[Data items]
= = =
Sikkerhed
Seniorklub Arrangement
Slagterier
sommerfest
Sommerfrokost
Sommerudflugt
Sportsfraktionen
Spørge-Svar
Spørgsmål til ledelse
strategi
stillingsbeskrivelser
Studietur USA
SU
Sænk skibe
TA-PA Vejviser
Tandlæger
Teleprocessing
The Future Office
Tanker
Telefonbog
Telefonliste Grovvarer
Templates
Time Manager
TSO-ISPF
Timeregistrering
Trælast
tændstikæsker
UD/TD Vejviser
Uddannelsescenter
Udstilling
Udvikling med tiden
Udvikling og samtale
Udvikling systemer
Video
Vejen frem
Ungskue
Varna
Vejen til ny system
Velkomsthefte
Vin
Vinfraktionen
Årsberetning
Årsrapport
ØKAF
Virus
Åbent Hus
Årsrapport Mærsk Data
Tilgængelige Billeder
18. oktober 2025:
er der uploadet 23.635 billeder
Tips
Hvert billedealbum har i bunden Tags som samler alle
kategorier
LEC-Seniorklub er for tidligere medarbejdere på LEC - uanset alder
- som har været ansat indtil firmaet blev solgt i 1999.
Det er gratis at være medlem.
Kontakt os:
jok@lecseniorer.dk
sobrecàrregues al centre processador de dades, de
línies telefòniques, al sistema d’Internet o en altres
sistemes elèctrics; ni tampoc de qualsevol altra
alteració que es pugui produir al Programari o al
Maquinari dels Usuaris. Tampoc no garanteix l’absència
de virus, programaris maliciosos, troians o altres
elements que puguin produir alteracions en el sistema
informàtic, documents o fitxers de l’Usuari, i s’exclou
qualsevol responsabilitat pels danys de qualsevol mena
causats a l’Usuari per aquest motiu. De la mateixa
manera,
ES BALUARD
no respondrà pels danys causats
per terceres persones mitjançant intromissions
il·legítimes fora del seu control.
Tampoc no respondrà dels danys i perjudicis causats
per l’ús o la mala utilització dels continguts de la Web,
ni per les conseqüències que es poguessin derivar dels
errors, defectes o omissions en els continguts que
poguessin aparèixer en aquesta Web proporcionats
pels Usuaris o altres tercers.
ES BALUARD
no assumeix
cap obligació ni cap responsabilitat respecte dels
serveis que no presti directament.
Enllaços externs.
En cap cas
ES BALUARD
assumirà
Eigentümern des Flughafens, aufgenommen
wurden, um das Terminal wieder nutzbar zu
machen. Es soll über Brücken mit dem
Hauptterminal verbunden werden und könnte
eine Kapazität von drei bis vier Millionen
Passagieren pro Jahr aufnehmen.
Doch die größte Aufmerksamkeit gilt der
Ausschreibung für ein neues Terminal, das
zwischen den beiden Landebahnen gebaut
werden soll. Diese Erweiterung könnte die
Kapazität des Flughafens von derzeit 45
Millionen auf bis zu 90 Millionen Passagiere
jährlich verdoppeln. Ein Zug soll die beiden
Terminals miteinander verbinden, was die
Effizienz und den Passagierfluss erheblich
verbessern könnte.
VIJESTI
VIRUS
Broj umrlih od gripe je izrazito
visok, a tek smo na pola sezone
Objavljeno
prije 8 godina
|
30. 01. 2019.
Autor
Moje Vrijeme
= = =
[BRIEF]
Copy the records above exactly, beginning at the line that contains "wurden, um das Terminal wieder nutzbar zu" and stopping after the line that contains "Kapazität des Flughafens von derzeit 45".

[THE COMPLETED TASK]
wurden, um das Terminal wieder nutzbar zu
machen. Es soll über Brücken mit dem
Hauptterminal verbunden werden und könnte
eine Kapazität von drei bis vier Millionen
Passagieren pro Jahr aufnehmen.
Doch die größte Aufmerksamkeit gilt der
Ausschreibung für ein neues Terminal, das
zwischen den beiden Landebahnen gebaut
werden soll. Diese Erweiterung könnte die
Kapazität des Flughafens von derzeit 45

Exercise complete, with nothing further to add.